The roughly 720 km Pakistani Makran coast in Balochistan province has Gwadar deep seaport, Jewni, Ormara and Pasni naval bases and fish harbours, besides other maritime infrastructure. Ports along the Pakistani coast are deeper and more feasible from a maritime standpoint.
A new capital along Makran coast provides Iran potential advantages like availability of abundant water (from desalination), direct access to the Indian Ocean through the Persian Gulf, as well as the Strait of Hormuz through the Gulf of Oman. It provides Iran with better market access overseas, making Iranian exports more competitive. The new port city potentially enables Iran, India, Afghanistan and other countries to bypass Pakistan's CPEC and Gwadar Port.
India had pledged an investment of $2 billion in 2013 to link Chabahar to Central Asia and Afghanistan by rail. Most of that infrastructure is complete along this trade corridor connecting Chahbahar-Dilaram-Zaranj and Kabul. The 'Dilaram Highway' connects with Afghanistan's 'garland road' famously called the 'ring road' that links Herat, Qandahar, Kabul and Mazar-e-Shareef. Some reports claim (not very precisely) that some 70% of the Afghan transit trade, initially routed through Karachi, has switched to this corridor. This rail/road corridor enables direct access to India's Fakhor and Ayni airbases in Tajikistan. New coastal city also complements India's geostrategic advantage via-a-vis Pakistan and China, by emerging as a serious player in the regional politics.
Despite sanctions against Iran, the US, in November 2018, exempted certain activities through Chahbahar that supported Afghanistan's reconstruction and comprised humanitarian aid.
However, a new Iranian capital on the coast would likely be on a 'geostrategic limb', open to seaborne interdiction and Pakistan's proximity. By the same analogy, a closely located capital of an ideologically-driven Iran may complicate Pakistan's sectarian landscape, enhancing Tehran's already pervasive influence. Continuing Indo-Persian bonhomie and intelligence collaboration, and the new Indo-Iran-Afghanistan nexus might have significant implications for Islamabad from geostrategic, geoeconomics and sociocultural standpoints.
However, at present, relocating capital to an underdeveloped Makran region seems next to impossible, given Iran's current economic situation, the West Plus's sanctions and the effort, time and resources needed for such an undertaking. A new city needs substantial investment in infrastructure and public services. It also entails shifting Iran's cultural identity in a significant manner as Tehran has been Iran's capital for more than 200 years. Moving the 'first city' would entail significant cultural and historical shifts.

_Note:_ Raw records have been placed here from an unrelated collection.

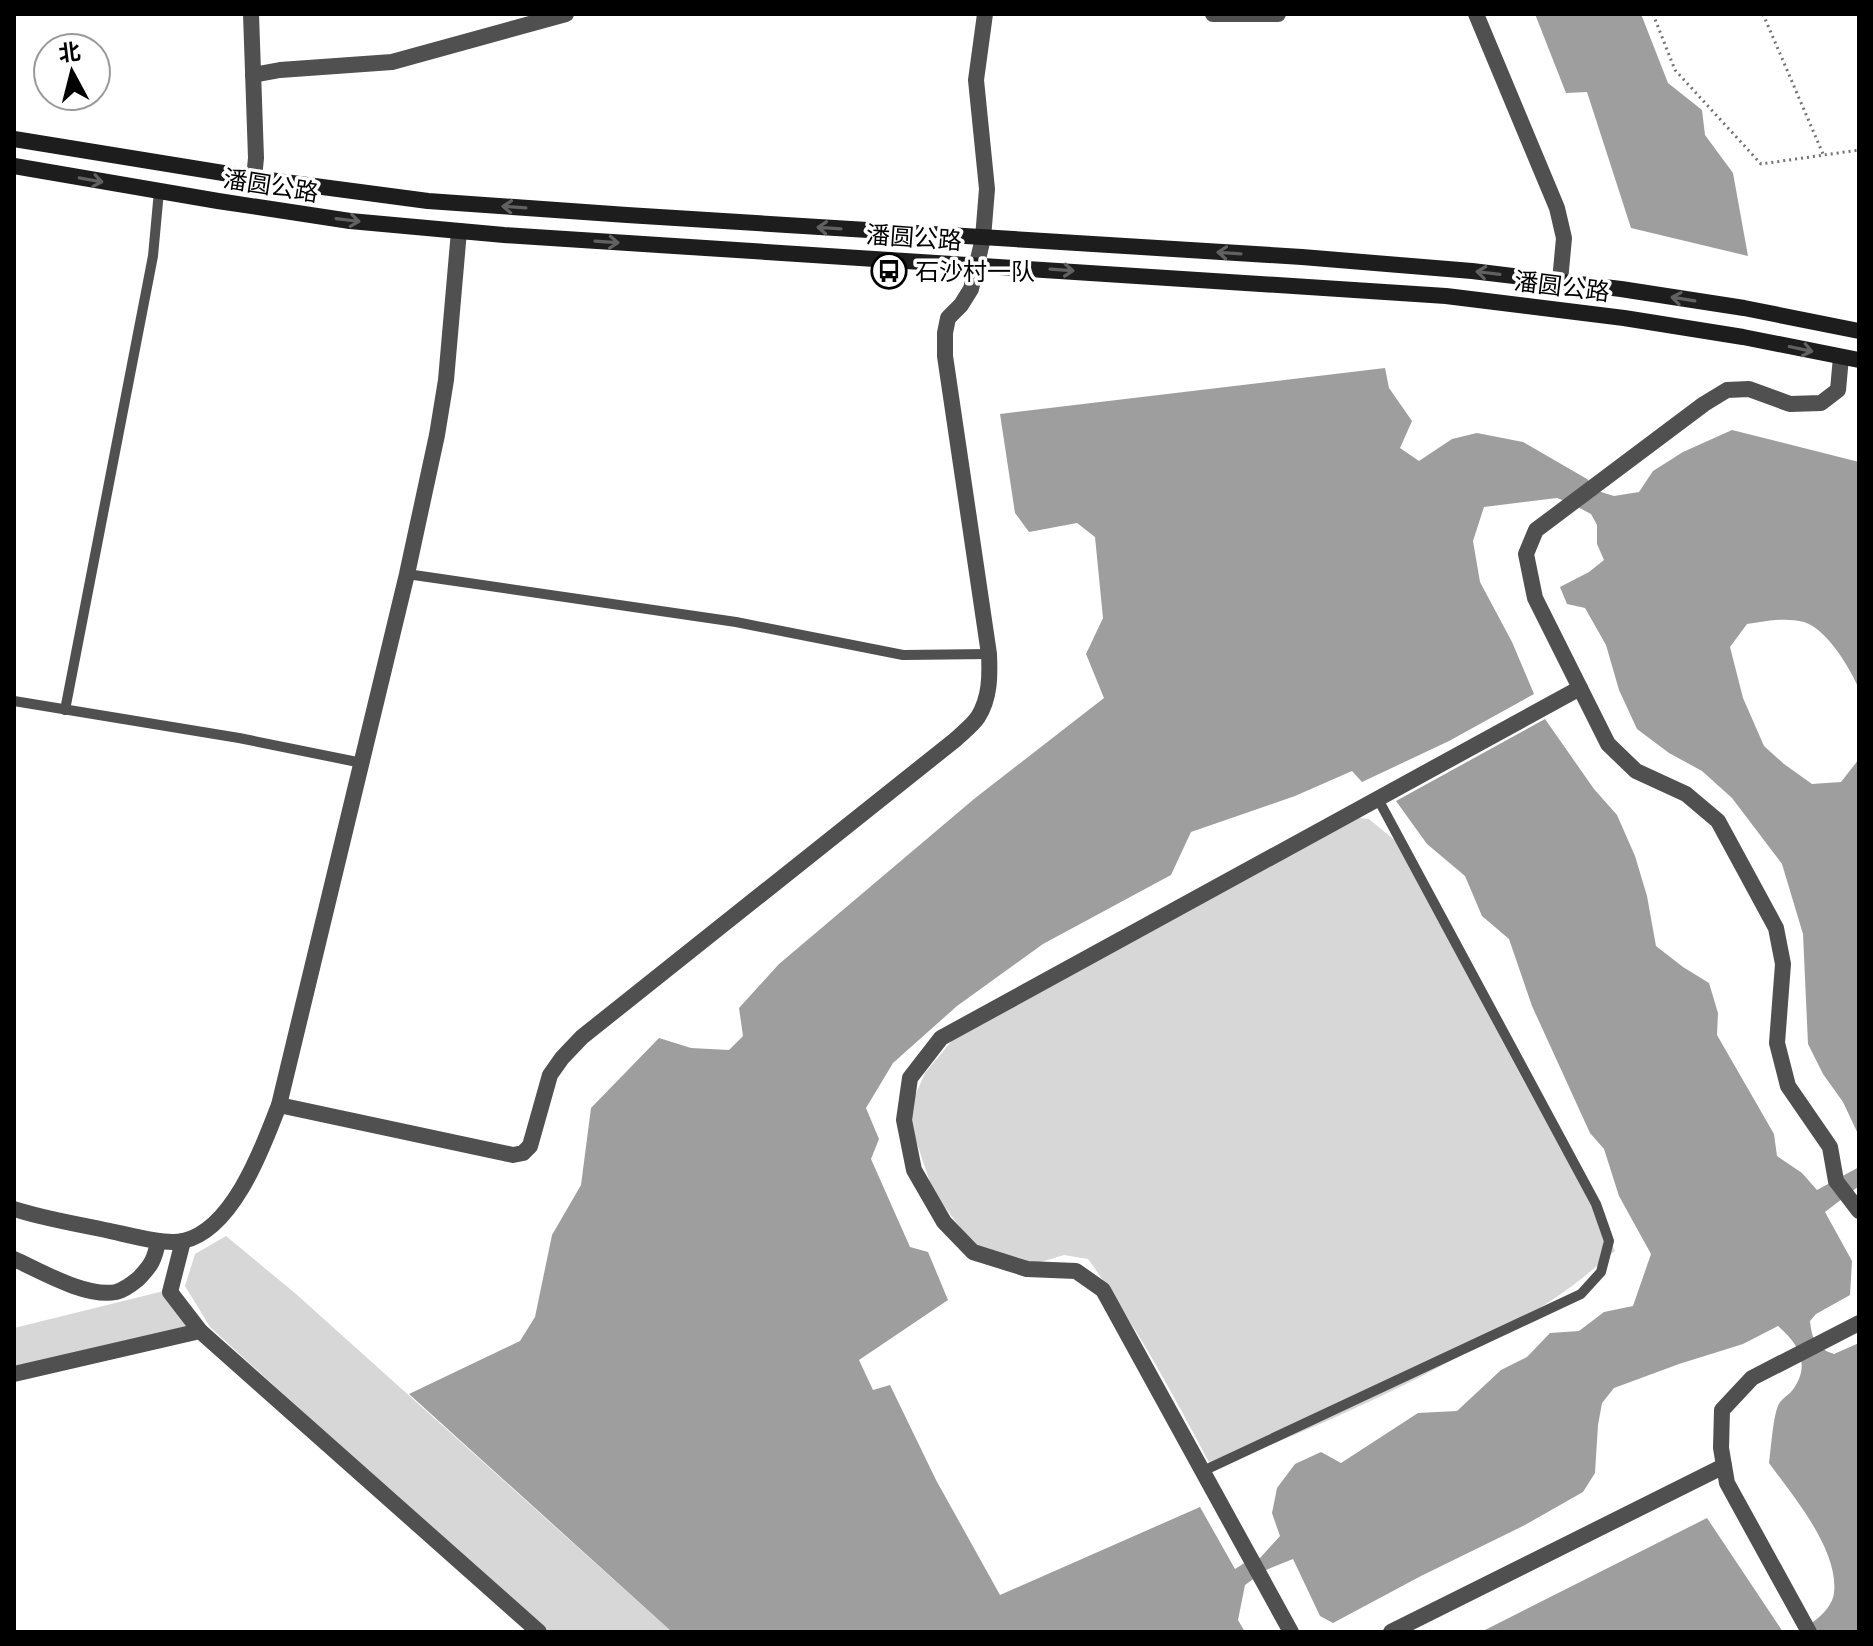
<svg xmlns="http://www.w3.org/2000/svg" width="1873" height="1646" font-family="'Titillium Web','Noto Sans SC',sans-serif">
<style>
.green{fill:#d7d7d7}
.water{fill:#9e9e9e}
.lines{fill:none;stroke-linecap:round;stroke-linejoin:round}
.path{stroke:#727272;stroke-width:3;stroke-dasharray:2 4;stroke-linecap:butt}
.service{stroke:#505050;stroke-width:10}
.minor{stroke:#505050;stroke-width:16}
.secondary{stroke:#1d1d1d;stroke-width:16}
.oneway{stroke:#616161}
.labels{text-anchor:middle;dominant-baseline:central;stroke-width:7;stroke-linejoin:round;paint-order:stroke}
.street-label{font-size:24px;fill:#000;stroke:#fff}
.poi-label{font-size:24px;fill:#000;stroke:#fff;text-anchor:start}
</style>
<rect width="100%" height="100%" fill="#fff"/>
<!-- green -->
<g class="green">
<path d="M1338 816 1369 819 1398 843 1522 1078 1585 1191 1615 1251C1601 1262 1587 1275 1572 1286 1464 1363 1336 1420 1212 1468 1174 1396 1136 1325 1088 1259L1064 1255 1024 1267 989 1261 962 1230 933 1191 907 1114 925 1073 955 1037Z"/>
<path d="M226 1236 296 1294 672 1632H543L210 1327 185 1286 195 1254Z"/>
<path d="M176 1288 191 1332 14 1375V1328Z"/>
</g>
<!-- water -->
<g class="water">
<path d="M1535 14H1641L1668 83 1702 110 1705 135 1733 173 1748 256 1631 228 1587 92 1566 93Z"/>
<path d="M1385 368 1389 388 1412 421 1400 448 1419 461 1452 439 1477 433 1523 442 1587 479 1598 491 1614 496 1639 492 1653 471 1683 452 1732 430 1859 462V689C1850 668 1827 629 1804 622 1785 617 1766 621 1747 624L1730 647 1743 698 1764 746 1784 764 1812 784 1841 782 1859 759V1136L1843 1102 1823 1074 1808 1044 1803 934 1782 864 1732 798 1702 771 1669 753 1637 729 1619 690 1606 645 1585 608 1567 604 1560 587 1589 572 1604 560 1597 544V525L1591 514 1570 503 1557 498 1484 507 1473 541 1480 582 1512 642 1534 694 1449 741 1362 782 1352 771 1295 796 1191 832 1171 875 1043 944 957 1006 893 1063 866 1108 879 1139 871 1159 910 1247 928 1252 948 1300 859 1360 873 1390 890 1385 936 1480 1000 1595 1200 1507 1235 1569 1246 1562 1260 1558 1280 1536 1272 1513 1277 1488 1295 1464 1321 1452 1341 1463 1418 1413 1457 1411 1501 1370 1527 1357 1550 1333 1579 1331 1604 1312 1633 1306 1651 1254 1619 1196 1604 1149 1590 1133 1532 1006 1509 939 1482 916 1465 876 1427 844 1396 801 1545 719 1594 789 1617 815 1635 856 1647 896 1656 946 1683 967 1709 983 1718 1013 1717 1035 1774 1134 1777 1156 1802 1173 1817 1190 1859 1167V1186L1825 1212 1852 1261 1850 1295 1816 1314 1810 1321C1812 1340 1816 1348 1834 1354L1859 1343V1632H1797C1811 1625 1832 1610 1834 1593 1839 1550 1793 1496 1769 1463 1771 1449 1773 1417 1778 1406 1780 1400 1787 1396 1791 1392 1812 1366 1799 1344 1778 1326L1743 1344 1679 1364 1614 1388 1602 1403 1598 1425 1595 1473 1583 1492 1523 1526 1421 1576 1333 1623 1320 1616 1293 1559 1266 1570 1245 1585 1238 1620 1245 1632H672L409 1394 520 1341 535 1317 552 1235 581 1185 591 1108 659 1038 691 1048 729 1050 743 1036 739 1008 779 964 974 799 1104 698 1086 654 1103 618 1095 537 1077 523 1029 532 1015 513 1000 414Z"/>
<path d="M1707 1518 1783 1632H1481Z"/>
</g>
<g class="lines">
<!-- path -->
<g class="path">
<path d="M1653 14 1675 70 1761 164 1859 150"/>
<path d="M1763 14 1823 154"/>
</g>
<!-- service -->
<g class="service">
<path d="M407 574 736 622 903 655 989 654"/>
<path d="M14 701 239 738 362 763"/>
<path d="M65 710 153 256 159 191"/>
<path d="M1203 1471 1581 1294 1601 1272 1609 1241 1596 1204 1378 799"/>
</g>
<!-- minor -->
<g class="minor">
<path d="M251 14 256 158 254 178"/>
<path d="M1213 14H1278"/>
<path d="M1476 14 1557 208 1564 238 1560 281"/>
<path d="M253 75 280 70 392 62 566 14"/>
<path d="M1841 357 1838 390 1821 403 1790 404 1749 389 1727 390 1704 404 1536 530 1526 554 1535 598 1608 744 1636 771 1686 794 1718 821 1776 928 1783 964 1777 1043 1788 1086 1830 1147 1836 1181 1859 1211"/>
<path d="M279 1105 513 1155 523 1153 530 1146 550 1075 562 1058 582 1037 955 740C962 733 972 726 978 717 990 698 990 676 989 654L945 356V333L948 318 961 305 971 289 983 238 987 189 976 80 985 14"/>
<path d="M14 1209C45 1219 78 1224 110 1231 129 1235 164 1245 183 1241 233 1230 263 1147 279 1105L407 574 437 435 446 380 459 231"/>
<path d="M183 1241 170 1292 200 1331"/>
<path d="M14 1259C41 1271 86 1298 116 1292 124 1290 132 1284 138 1279 151 1266 155 1259 158 1241"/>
<path d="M14 1374 200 1331 539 1632"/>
<path d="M1291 1632 1103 1290 1076 1271 1027 1269 973 1252 944 1222 914 1170 904 1120 910 1078 941 1038 1580 688"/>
<path d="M1391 1632 1724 1466"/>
<path d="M1809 1632 1727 1483 1721 1448 1722 1410 1752 1378 1859 1323"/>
</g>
<!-- secondary -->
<g class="secondary">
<path d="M14 139 254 178 428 201 627 215 1302 257 1472 271 1621 289 1744 308 1859 331"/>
<path d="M14 166 218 201 350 221 504 235 1446 296 1624 318 1743 337 1859 360"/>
</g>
</g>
<!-- one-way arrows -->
<defs><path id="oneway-shaft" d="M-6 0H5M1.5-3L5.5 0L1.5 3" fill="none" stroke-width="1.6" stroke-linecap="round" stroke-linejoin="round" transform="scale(2)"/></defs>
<g class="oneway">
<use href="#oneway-shaft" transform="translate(91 180) rotate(10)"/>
<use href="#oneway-shaft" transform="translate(514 207) rotate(-176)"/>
<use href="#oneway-shaft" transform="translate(348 220) rotate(7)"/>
<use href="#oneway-shaft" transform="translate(829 228) rotate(-176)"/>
<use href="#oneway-shaft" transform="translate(607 242) rotate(4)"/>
<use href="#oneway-shaft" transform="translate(1229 253) rotate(-176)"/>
<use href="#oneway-shaft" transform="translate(1062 270) rotate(4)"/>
<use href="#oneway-shaft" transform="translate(1488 273) rotate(-173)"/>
<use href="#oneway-shaft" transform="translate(1683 299) rotate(-171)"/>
<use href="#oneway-shaft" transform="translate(1801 349) rotate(12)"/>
</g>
<!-- icons -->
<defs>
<symbol id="bus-ring" viewBox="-11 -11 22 22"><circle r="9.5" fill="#fff" stroke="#000" stroke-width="1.5"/><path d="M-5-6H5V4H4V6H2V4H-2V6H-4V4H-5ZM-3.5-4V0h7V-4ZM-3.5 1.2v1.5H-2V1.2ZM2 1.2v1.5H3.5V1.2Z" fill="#000"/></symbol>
</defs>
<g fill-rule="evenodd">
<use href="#bus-ring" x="869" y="251" width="40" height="40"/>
</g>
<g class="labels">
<!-- street labels -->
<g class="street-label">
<text transform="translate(271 185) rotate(9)">潘圆公路</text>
<text transform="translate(914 237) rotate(4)">潘圆公路</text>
<text transform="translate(1562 286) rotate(7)">潘圆公路</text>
</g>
<!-- poi labels -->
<g class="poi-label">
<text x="915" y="271">石沙村一队</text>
</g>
</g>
<!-- border -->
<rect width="1873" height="1646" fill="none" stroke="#000000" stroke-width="32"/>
<!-- north arrow -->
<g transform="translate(72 72) rotate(353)"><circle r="38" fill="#ffffff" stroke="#999999" stroke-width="2"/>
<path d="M0-6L14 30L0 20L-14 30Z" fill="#000000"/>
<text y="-12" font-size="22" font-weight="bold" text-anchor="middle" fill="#000000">北</text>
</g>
</svg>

However, if the cited difficulties could be controlled, a capital city on Makran coast would enhance Iran's influence in the Middle East, Central Asia and South Asia. Iran has immense experience in raising, mentoring and using proxies successfully. Its bruised Middle East junket might re-surface in Central/South Asian variants.
In the larger scheme of things, Iran remains a competitor to Pakistan, and an unsettling regional and global player, imbued with a sense of self-righteousness, cultural imperialism and religious dominance, in a manner akin to, and in conformity with the local version of 'manifest destiny'!